PRESENTATION OF FARM ORDINANCES IN PARLIAMENT HAVE EXPOSED SAD FARCE, SAYS CAPT
Punjab Chief Minister Capt Amarinder Singh on Tuesday said that the presentation of farm ordinances in the Parliament a day before by the Centre had totally exposed the farce of Shiromani Akali Dal’s pretense of protecting the interests of the state’s farmers. With the BJP-led NDA Government going ahead with laying the ordinances on the table of the House on the very first day of the Parliament session, instead of accepting SAD’s so-called plea to defer the same, the Akali charade on the issue had been laid bare, said the Chief Minister.
The fact that Sukhbir had stayed away from the House on Monday, when the ordinances were presented for legislation, showed that the entire drama of seeking postponement of their enactment was played out by the SAD president to appease the farmer organizations, which have been up in arms against the ordinances, Capt Amarinder said. “There is clearly a conspiracy to undermine the farmers’ interests and that of the states, which are constitutionally-mandated to be responsible for agriculture,” said the Chief Minister, asking “why else would Sukhbir conveniently remain away from the Parliament on the opening day itself?”
SAD LEADERS MEET BJP PRESIDENT NADDA ON FARM BILLS
Leaders of the Shiromani Akali Dal (SAD) on Tuesday met BJP national president J P Nadda in Delhi and urged him that the Centre address farmers' concerns over three farm bills and also sought that the proposed legislation be sent to a Parliamentary committee. SAD chief Sukhbir Singh Badal, Rajya Sabha members Balwinder Singh Bhunder, Naresh Gujral and senior leader Prem Singh Chandumajra met Nadda at his residence in Delhi and discussed with him the issue of the three farm bills that were tabled in Parliament on Monday. The Centre on Monday had introduced three farm bills in Lok Sabha.

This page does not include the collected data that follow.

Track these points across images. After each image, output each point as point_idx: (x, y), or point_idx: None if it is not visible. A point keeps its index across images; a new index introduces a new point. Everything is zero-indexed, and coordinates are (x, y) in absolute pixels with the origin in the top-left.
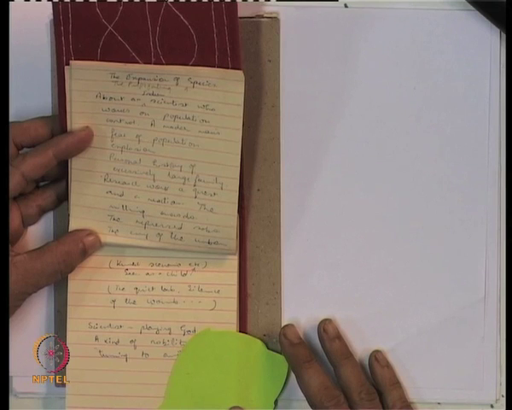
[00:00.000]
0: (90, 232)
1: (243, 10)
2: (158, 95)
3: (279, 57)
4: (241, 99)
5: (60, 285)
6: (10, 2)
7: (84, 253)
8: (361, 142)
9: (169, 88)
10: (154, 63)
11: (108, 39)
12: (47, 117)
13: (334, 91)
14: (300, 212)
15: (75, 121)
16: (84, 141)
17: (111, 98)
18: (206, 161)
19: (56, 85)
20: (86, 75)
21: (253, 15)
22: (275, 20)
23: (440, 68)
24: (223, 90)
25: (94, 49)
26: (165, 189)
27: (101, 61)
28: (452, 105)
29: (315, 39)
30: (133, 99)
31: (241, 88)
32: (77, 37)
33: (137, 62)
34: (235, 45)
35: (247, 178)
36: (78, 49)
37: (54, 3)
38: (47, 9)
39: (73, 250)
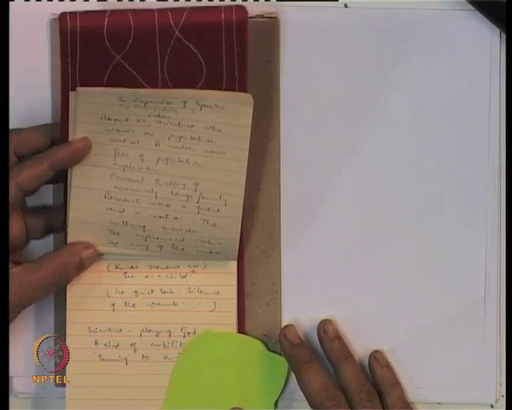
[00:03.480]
0: (88, 246)
1: None
2: (164, 117)
3: (279, 57)
4: (248, 121)
5: None
6: (10, 2)
7: (81, 266)
8: (361, 141)
9: (176, 110)
10: (161, 87)
11: (116, 67)
12: (48, 125)
13: (334, 91)
14: (300, 212)
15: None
16: (81, 152)
17: (116, 119)
18: (211, 180)
19: (56, 82)
20: (92, 99)
21: (253, 15)
22: (275, 20)
23: (440, 68)
24: (230, 112)
25: (100, 76)
26: (168, 205)
27: (107, 86)
28: (452, 105)
29: (315, 39)
30: (138, 120)
31: (249, 110)
32: (83, 66)
33: (144, 87)
34: (244, 71)
35: (247, 178)
36: (85, 76)
37: (62, 33)
38: (47, 9)
39: (70, 263)
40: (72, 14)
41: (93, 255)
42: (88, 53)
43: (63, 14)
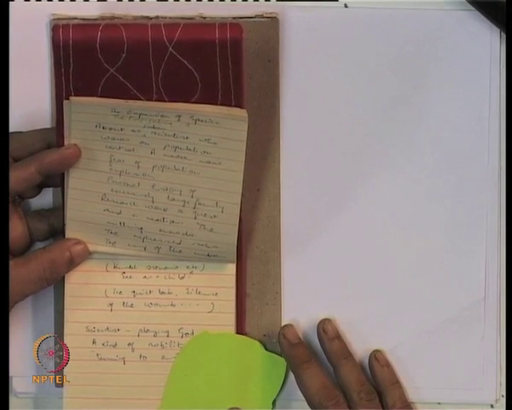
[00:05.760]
0: (78, 241)
1: (243, 10)
2: (159, 128)
3: (279, 57)
4: (244, 136)
5: (59, 286)
6: (10, 2)
7: (71, 262)
8: (361, 141)
9: (170, 123)
10: (156, 100)
11: (110, 79)
12: (46, 130)
13: (334, 91)
14: (300, 212)
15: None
16: (70, 158)
17: (111, 128)
18: (207, 188)
19: (55, 85)
20: (86, 109)
21: (253, 15)
22: (275, 20)
23: (440, 68)
24: (225, 127)
25: (94, 87)
26: (164, 210)
27: (101, 97)
28: (452, 105)
29: (315, 39)
30: (133, 130)
31: (244, 126)
32: (77, 77)
33: (139, 99)
34: (240, 86)
35: (247, 178)
36: (79, 87)
37: (54, 45)
38: (47, 9)
39: (60, 258)
40: (65, 26)
41: (83, 251)
42: (81, 65)
43: (56, 26)
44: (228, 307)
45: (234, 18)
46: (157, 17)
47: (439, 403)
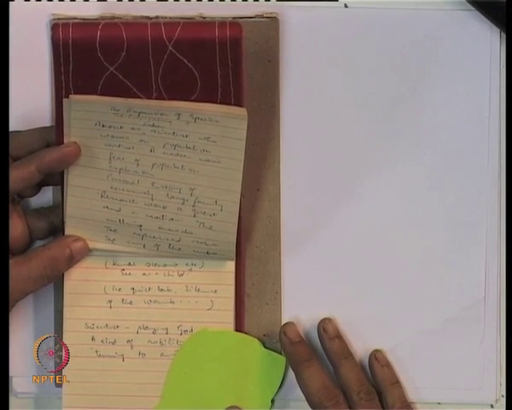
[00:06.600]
0: (78, 238)
1: (243, 10)
2: (158, 126)
3: (279, 57)
4: (243, 134)
5: (59, 285)
6: (10, 2)
7: (71, 259)
8: (361, 141)
9: (170, 121)
10: (156, 98)
11: (109, 78)
12: (45, 128)
13: (334, 91)
14: (300, 212)
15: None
16: (69, 156)
17: (110, 126)
18: (206, 186)
19: (54, 83)
20: (86, 107)
21: (253, 15)
22: (275, 20)
23: (440, 68)
24: (225, 125)
25: (94, 86)
26: (164, 207)
27: (101, 95)
28: (452, 105)
29: (315, 39)
30: (133, 128)
31: (243, 124)
32: (77, 75)
33: (139, 97)
34: (239, 85)
35: (247, 178)
36: (78, 85)
37: (54, 43)
38: (47, 9)
39: (59, 256)
40: (65, 24)
41: (83, 248)
42: (81, 63)
43: (56, 25)
44: (227, 305)
45: (234, 18)
46: (157, 17)
47: (439, 403)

These are The Farmers'' Produce Trade And Commerce (Promotion And Facilitation) Bill, The Farmers (Empowerment and Protection) Agreement on Price Assurance and Farm Services Bill and The Essential Commodities (Amendment) Bill.

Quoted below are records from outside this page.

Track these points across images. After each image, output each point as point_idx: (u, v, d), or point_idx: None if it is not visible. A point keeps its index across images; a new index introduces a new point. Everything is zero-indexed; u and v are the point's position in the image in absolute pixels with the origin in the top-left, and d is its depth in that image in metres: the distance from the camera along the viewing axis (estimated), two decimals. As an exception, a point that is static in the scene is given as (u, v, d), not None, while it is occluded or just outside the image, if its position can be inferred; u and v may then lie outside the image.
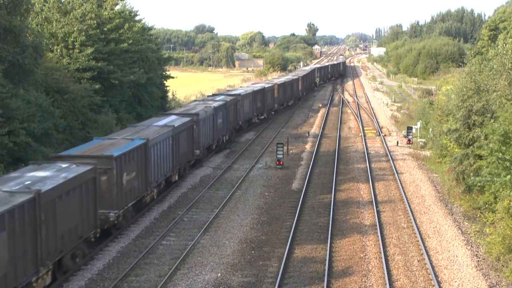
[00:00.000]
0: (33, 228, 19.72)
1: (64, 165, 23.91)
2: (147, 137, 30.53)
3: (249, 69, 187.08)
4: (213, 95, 59.58)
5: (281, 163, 42.20)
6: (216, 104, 46.78)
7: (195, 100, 61.42)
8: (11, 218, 18.46)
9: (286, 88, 76.42)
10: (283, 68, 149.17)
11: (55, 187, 21.13)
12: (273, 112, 70.51)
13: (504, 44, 36.12)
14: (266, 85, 68.33)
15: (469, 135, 32.25)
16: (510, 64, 31.99)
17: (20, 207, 18.90)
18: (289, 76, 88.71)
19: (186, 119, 38.34)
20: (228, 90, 72.24)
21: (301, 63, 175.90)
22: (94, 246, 25.13)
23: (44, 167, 23.54)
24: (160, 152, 32.11)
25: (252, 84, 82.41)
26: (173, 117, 38.89)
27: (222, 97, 52.96)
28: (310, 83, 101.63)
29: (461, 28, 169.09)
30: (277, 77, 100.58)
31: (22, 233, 19.10)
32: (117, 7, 54.64)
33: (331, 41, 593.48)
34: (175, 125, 35.38)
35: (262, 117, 65.46)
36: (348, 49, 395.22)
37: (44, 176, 22.16)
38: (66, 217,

The SAD, which is part of the National Democratic Alliance (NDA), last week had appealed to the BJP-led Centre not to present the three farm ordinances for approval in Parliament until “all reservations” expressed by farmers are "duly addressed”. Many farmers'' outfits in Punjab have been holding protests against the three farm ordinances promulgated by the Centre. Farmers have expressed apprehension that these three ordinances would pave the way for dismantling of the minimum support price system and they would be at the “mercy” of big corporates. They have been demanding rollback of these ordinances.